BIR 2015 Keynote:

The Next Wave of Research in Business Process Management

Prof. Manfred Reichert, Ulm University, Germany

Abstract: Business Process Management (BPM) has been evolving as a research discipline for more than a decade and a multitude of innovative concepts, methods and techniques have been suggested, e.g., related to process modeling languages, process model analyses, process enactment infrastructures, process flexibility, and process mining. Although BPM has matured as a research discipline, there is still a gap between its promises and its actual achievements in practice. This keynote speech will reflect on this gap, discuss emerging challenges, and relate BPM research to current waves like Big Data, Big Software and Cloud Computing, which provide new prospects for future BPM research.

Manfred Reichert is a full professor of Computer Science at Ulm University, where he is also the director of the Institute of Databases and Information Systems (DBIS) and member of the Management Board of the Faculty of Engineering and Computer Science. Before joining Ulm University, Manfred was working as associate professor of Information Systems at the University of Twente in the Netherlands.

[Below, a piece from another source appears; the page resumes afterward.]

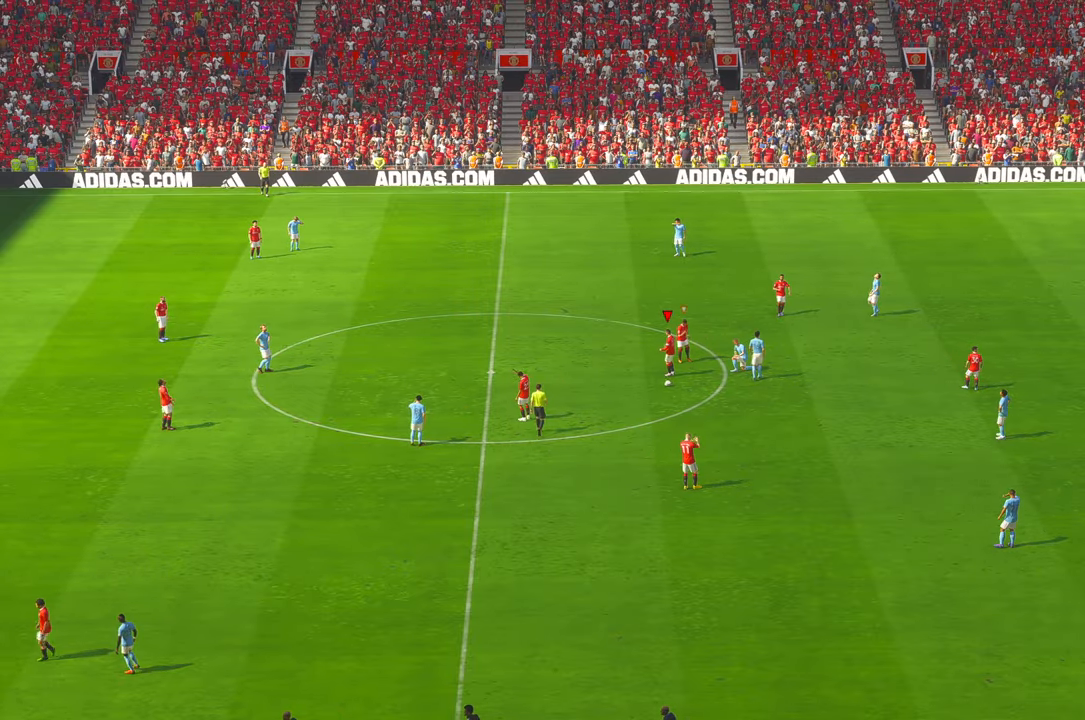
{"dt_ms": 500, "buttons": ["Y"], "left_stick": "center", "right_stick": "up-right", "events": [[483, "Y", "down"]]}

His personal research interests include business process flexibility, business process modeling, process lifecycle support, knowledge-intensive processes, mobile process support, and e-health. Manfred has published more than 50 journal papers, 18 books (as author or editor), 200 refereed conference / workshop papers, and 16 book chapters. Many of his papers are highly cited (h-index according to Google Scholar: 57) and several of them were awarded (e.g., BPM Test of Time Award 2012). Recently, he published a Springer book entitled "Enabling Flexibility in Process-aware Information Systems", in which he reflects on a decade of research of the BPM community on process flexibility issues. Manfred pioneered the work on the ADEPT process management technology and has been co-founder of the AristaFlow Ltd.

Manfred was general chair of the BPM'09 and EDOC'14 conferences and has been general chair of the BPM'15 workshops. Furthermore, he was PC co-chair of the BPM'08, CoopIS'11, and EDOC'13 conferences. Currently, he is chairman of the GI SIG EMISA (German Special Interest Group on Development Methods for Information Systems and their Application; 700 members).